Four top China analysts testifying this month before a key US congressional subcommittee were clear in their response to a straightforward question on whether Washington has a strategy for dealing with China's rise. No, each said in turn, there is no strategy.
The four experts are Seth Cropsey of the Hudson Institute, Andrew Erickson of the US Naval War College, Ronald O'Rourke of the Congressional Research Service and Jim Thomas of the Centre for Strategic and Budgetary Assessments. They presented their views before the subcommittee convened to consider strategic issues tied to China's modernisation of its naval forces.
Washington's broad strategic aim, since the presidency of George H. W. Bush, centres on persuading China to become a responsible stakeholder in the international system. Where this stumbles is in Beijing's notion that some of the attendant "norms" were established without its input, while others may be interpreted to its perceived disadvantage.
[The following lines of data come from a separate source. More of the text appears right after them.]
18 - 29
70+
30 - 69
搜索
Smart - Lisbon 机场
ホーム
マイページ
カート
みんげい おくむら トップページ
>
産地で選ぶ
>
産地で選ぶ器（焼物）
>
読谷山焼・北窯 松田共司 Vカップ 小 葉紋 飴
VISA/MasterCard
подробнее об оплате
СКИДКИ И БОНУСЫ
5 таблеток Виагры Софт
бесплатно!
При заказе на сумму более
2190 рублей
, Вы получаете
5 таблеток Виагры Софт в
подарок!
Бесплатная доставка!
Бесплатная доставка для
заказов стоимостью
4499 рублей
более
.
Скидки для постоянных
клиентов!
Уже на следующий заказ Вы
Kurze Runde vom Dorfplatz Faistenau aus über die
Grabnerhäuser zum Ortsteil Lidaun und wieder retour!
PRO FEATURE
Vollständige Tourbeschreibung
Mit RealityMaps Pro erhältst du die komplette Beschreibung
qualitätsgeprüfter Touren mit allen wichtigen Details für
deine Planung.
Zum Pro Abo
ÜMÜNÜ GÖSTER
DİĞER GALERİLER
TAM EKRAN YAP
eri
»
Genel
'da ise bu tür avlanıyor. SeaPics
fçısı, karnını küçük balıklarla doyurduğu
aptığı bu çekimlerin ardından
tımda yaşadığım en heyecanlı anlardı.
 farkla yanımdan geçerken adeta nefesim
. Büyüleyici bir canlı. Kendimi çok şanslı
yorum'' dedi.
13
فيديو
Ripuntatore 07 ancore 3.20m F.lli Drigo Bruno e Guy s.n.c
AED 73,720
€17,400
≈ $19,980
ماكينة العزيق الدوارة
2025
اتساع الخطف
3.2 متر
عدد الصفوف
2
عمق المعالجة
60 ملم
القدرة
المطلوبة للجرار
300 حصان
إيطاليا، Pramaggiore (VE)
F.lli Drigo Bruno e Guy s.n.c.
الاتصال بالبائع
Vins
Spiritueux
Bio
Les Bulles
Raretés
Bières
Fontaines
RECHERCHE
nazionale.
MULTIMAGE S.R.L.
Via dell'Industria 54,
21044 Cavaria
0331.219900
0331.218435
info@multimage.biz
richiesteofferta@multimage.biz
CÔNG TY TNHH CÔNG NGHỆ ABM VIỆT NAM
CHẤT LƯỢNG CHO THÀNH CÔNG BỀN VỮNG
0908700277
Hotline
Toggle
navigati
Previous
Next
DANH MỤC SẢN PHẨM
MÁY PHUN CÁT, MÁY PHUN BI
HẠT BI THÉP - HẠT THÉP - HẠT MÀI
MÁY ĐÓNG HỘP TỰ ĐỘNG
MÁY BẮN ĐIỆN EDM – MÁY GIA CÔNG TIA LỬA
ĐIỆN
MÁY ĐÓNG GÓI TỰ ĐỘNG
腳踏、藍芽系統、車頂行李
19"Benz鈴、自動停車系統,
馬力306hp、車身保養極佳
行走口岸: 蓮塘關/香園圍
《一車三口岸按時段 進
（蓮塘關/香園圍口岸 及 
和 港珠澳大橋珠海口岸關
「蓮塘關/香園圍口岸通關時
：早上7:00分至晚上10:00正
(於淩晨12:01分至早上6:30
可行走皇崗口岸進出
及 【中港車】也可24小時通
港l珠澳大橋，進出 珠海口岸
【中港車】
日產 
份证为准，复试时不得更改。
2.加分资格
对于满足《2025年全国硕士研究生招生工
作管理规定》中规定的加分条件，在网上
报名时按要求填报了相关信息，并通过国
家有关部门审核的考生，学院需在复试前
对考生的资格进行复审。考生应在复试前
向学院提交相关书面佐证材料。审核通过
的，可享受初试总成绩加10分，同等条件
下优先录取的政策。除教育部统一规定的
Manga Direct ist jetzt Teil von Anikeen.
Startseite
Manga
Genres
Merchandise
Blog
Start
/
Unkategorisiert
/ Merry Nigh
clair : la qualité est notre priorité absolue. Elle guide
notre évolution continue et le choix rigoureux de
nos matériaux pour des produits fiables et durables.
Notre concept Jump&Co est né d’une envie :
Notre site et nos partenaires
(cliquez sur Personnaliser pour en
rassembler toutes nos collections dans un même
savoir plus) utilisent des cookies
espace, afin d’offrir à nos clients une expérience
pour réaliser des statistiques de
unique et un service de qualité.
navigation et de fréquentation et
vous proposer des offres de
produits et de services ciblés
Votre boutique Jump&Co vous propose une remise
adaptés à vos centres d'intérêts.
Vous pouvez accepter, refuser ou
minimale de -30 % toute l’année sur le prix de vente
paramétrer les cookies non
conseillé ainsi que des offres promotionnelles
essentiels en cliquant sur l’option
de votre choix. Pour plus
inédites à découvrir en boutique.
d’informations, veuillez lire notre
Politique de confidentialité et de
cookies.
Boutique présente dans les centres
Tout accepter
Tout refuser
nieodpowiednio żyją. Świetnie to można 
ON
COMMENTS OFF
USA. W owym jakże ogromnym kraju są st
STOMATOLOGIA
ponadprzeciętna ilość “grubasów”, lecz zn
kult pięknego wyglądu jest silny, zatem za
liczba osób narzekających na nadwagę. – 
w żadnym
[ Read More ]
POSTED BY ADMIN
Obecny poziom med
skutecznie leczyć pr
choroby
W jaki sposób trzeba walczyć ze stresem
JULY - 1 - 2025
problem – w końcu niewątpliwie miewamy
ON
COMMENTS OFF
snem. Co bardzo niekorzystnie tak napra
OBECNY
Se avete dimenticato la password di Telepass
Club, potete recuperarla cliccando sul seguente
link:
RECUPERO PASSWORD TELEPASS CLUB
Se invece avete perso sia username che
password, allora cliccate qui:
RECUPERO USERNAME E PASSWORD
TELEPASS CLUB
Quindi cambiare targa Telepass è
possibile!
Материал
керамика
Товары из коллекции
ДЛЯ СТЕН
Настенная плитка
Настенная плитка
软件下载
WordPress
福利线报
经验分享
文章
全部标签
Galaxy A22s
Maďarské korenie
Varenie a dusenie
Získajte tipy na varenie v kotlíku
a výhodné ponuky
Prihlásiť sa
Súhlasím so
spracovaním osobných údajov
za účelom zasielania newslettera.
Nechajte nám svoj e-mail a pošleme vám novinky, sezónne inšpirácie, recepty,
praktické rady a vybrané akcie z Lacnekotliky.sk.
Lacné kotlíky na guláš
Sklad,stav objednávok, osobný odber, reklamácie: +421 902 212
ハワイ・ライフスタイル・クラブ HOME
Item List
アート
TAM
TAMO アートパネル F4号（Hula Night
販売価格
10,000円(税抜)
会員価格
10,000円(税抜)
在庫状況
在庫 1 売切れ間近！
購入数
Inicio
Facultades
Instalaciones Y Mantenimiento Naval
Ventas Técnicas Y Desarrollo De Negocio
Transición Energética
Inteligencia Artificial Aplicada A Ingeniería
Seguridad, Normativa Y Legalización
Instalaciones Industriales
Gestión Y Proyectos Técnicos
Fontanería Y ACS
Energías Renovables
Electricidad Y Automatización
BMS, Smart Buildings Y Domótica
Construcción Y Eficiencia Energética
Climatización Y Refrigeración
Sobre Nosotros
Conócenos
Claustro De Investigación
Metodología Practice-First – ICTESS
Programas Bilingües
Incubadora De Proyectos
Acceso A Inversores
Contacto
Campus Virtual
"Ultimately," Thomas argued in his testimony, "we need a grand strategy that thinks about the problem from an inter-agency perspective using all instruments of national power."
There is a military subset to this diplomatic challenge, prompted partly by concerns that Beijing may be threatening stability in seeking regional hegemony. This is particularly evident in a drive to establish greater control over the maritime domain encompassed by its near seas, and most recently over the skies above it.
There is no sense in mainstream American thinking that China is an inevitable enemy, though the Pentagon will certainly have prepared contingency war plans cloaked from the public domain. O'Rourke pointed out that this alone was not enough.
"You [in the House Armed Services Committee] have the option of examining classified war plans that we have for that part of the world, and you can decide whether those war plans reflect a strategy for conducting an upper-level war," he said. "But it's not just a matter of war at the high level. It's a matter of what's happening for the days we're not at war, in situations short of war that we're currently in for the East China Sea and South China Sea. And it's not clear to me that we have a strategy for that."
Making much the same point at the operational level, Thomas advised: "We should think about presenting China with a multiplicity of problems that it would have to contemplate before it tried to undertake any form of coercion or aggression."